Montagsblog: Neues vom BGH
Diese Woche geht es um die Kündigung eines Wohnungsmietvertrags wegen Eigenbedarfs.
Familienangehörige trotz Scheidung Urteil vom 2. September 2020 – VIII ZR 35/19
Mit der Kündigungsbeschränkung nach § 577a Abs. 1a BGB befasst sich der VIII. Zivilsenat.
Die Beklagten sind seit 2001 Mieter eines Einfamilienhauses. Im Jahr 2015 veräußerte der Vermieter das Grundstück an seinen Sohn und dessen Ehefrau, die damals bereits seit zwei Jahren getrennt lebten. Die Ehe wurde im Jahr 2016 geschieden. Im Jahr 2017 kündigten die Kläger den Mietvertrag wegen Eigenbedarfs. Sie begründeten dies damit, die Klägerin wolle das Haus mit den beiden aus der Ehe stammenden Kindern und ihrem neuen Lebensgefährten beziehen. Die Räumungsklage hatte in den beiden ersten Instanzen Erfolg.

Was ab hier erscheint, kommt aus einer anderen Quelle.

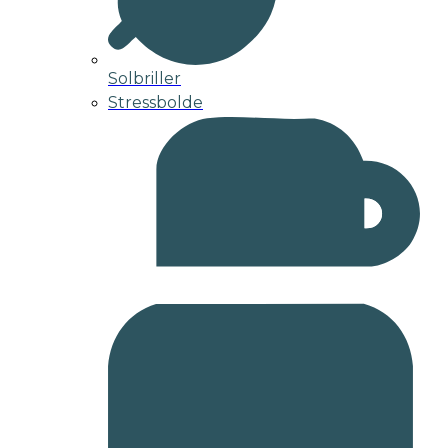
Solbriller
Stressbolde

Die Revision der Beklagten bleibt ohne Erfolg. Der vom LG rechtsfehlerfrei bejahte Eigenbedarf der Klägerin bildet einen hinreichenden Grund für die Kündigung. Dass die Klägerin nur Miteigentümerin ist und in der Person des Klägers kein Eigenbedarf besteht, ist unschädlich. Entgegen der Auffassung der Beklagten steht die Regelung in § 577a Abs. 1a Satz 1 BGB, die eine Eigenbedarfskündigung nach Veräußerung des Wohnraums an mehrere Erwerber für die Dauer von drei Jahren ausschließt, der Kündigung im Streitfall nicht entgegen. Zugunsten der Kläger greift die in § 577a Abs. 1a Satz 2 BGB vorgesehene Ausnahme zugunsten von Erwerbern, die derselben Familie angehören. Als Familienangehörige im Sinne dieser Vorschrift sieht der BGH denselben Personenkreis an, für den der Vermieter gemäß § 573 Abs. 2 Nr. 2 BGB Eigenbedarf geltend machen darf. Hierzu zählt der BGH in Anlehnung an die Regelungen über das Zeugnisverweigerungsrecht (§ 383 Abs. 1 Nr. 2 ZPO, § 52 Abs. 1 Nr. 2 StPO) Ehegatten auch dann, wenn sie getrennt leben oder geschieden sind.
Praxistipp: Solange unklar ist, ob die Sperrfrist greift, sollte nach Ablauf der Frist vorsorglich eine erneute Kündigung ausgesprochen werden.